→ Your instructions: Extract every line of text from the material below without changing a character, and leave the picture markers out of your answer.

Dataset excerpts

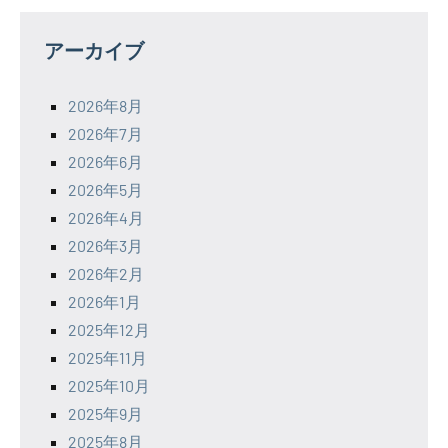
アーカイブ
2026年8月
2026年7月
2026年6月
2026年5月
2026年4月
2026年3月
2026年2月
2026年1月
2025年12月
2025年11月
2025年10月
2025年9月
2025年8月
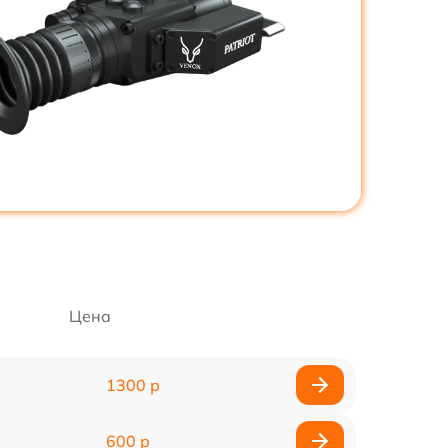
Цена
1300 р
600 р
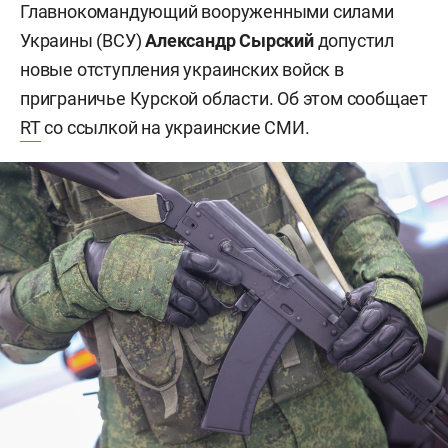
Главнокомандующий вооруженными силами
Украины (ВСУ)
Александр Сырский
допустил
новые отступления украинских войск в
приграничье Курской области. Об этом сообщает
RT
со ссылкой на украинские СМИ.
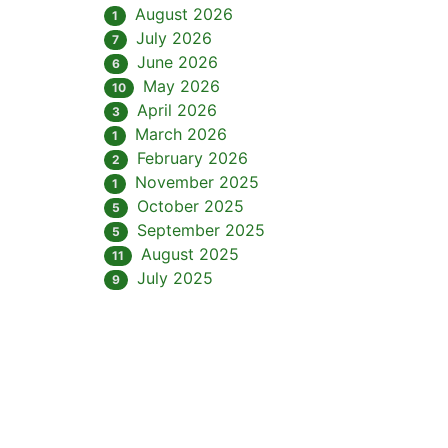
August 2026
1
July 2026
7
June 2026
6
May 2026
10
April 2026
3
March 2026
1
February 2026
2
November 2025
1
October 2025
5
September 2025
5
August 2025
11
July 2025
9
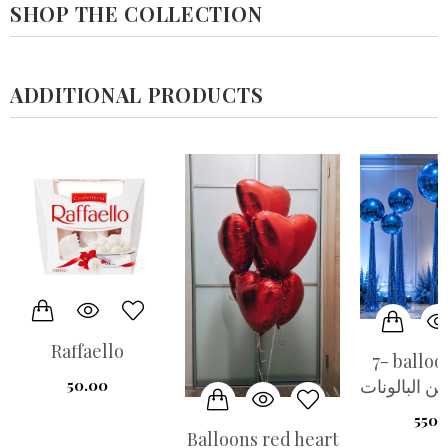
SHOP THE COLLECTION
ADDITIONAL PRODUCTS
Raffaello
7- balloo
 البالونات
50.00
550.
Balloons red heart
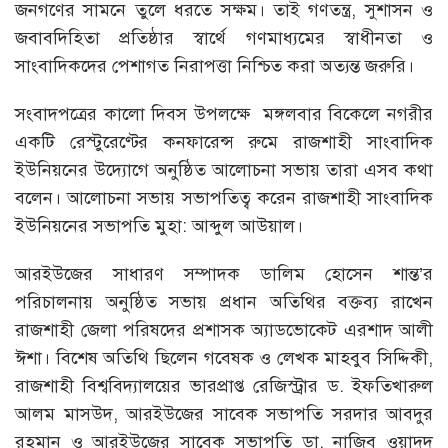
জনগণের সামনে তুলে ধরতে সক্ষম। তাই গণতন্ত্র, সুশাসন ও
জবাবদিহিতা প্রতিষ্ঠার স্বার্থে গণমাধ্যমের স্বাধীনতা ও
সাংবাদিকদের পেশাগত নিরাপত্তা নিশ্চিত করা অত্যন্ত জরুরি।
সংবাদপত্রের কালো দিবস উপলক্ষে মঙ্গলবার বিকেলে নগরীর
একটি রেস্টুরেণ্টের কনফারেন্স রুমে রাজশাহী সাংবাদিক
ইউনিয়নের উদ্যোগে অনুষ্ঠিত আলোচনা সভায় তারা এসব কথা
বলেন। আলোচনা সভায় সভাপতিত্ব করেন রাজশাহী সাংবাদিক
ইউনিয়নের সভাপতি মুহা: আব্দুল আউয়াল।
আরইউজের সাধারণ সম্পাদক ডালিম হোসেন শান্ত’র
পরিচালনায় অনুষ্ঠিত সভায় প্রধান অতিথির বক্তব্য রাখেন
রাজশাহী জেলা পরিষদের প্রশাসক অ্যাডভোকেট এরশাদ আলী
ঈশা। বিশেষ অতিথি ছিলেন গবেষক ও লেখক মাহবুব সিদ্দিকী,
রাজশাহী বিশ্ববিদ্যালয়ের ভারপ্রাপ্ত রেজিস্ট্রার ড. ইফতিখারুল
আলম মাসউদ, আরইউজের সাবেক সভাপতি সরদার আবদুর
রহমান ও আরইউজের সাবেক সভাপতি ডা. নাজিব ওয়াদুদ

→ Task solution:
アーカイブ
2026年8月
2026年7月
2026年6月
2026年5月
2026年4月
2026年3月
2026年2月
2026年1月
2025年12月
2025年11月
2025年10月
2025年9月
2025年8月
Цена
1300 р
600 р
Главнокомандующий вооруженными силами
Украины (ВСУ)
Александр Сырский
допустил
новые отступления украинских войск в
приграничье Курской области. Об этом сообщает
RT
со ссылкой на украинские СМИ.
August 2026
1
July 2026
7
June 2026
6
May 2026
10
April 2026
3
March 2026
1
February 2026
2
November 2025
1
October 2025
5
September 2025
5
August 2025
11
July 2025
9
SHOP THE COLLECTION
ADDITIONAL PRODUCTS
Raffaello
7- balloo
 البالونات
50.00
550.
Balloons red heart
জনগণের সামনে তুলে ধরতে সক্ষম। তাই গণতন্ত্র, সুশাসন ও
জবাবদিহিতা প্রতিষ্ঠার স্বার্থে গণমাধ্যমের স্বাধীনতা ও
সাংবাদিকদের পেশাগত নিরাপত্তা নিশ্চিত করা অত্যন্ত জরুরি।
সংবাদপত্রের কালো দিবস উপলক্ষে মঙ্গলবার বিকেলে নগরীর
একটি রেস্টুরেণ্টের কনফারেন্স রুমে রাজশাহী সাংবাদিক
ইউনিয়নের উদ্যোগে অনুষ্ঠিত আলোচনা সভায় তারা এসব কথা
বলেন। আলোচনা সভায় সভাপতিত্ব করেন রাজশাহী সাংবাদিক
ইউনিয়নের সভাপতি মুহা: আব্দুল আউয়াল।
আরইউজের সাধারণ সম্পাদক ডালিম হোসেন শান্ত’র
পরিচালনায় অনুষ্ঠিত সভায় প্রধান অতিথির বক্তব্য রাখেন
রাজশাহী জেলা পরিষদের প্রশাসক অ্যাডভোকেট এরশাদ আলী
ঈশা। বিশেষ অতিথি ছিলেন গবেষক ও লেখক মাহবুব সিদ্দিকী,
রাজশাহী বিশ্ববিদ্যালয়ের ভারপ্রাপ্ত রেজিস্ট্রার ড. ইফতিখারুল
আলম মাসউদ, আরইউজের সাবেক সভাপতি সরদার আবদুর
রহমান ও আরইউজের সাবেক সভাপতি ডা. নাজিব ওয়াদুদ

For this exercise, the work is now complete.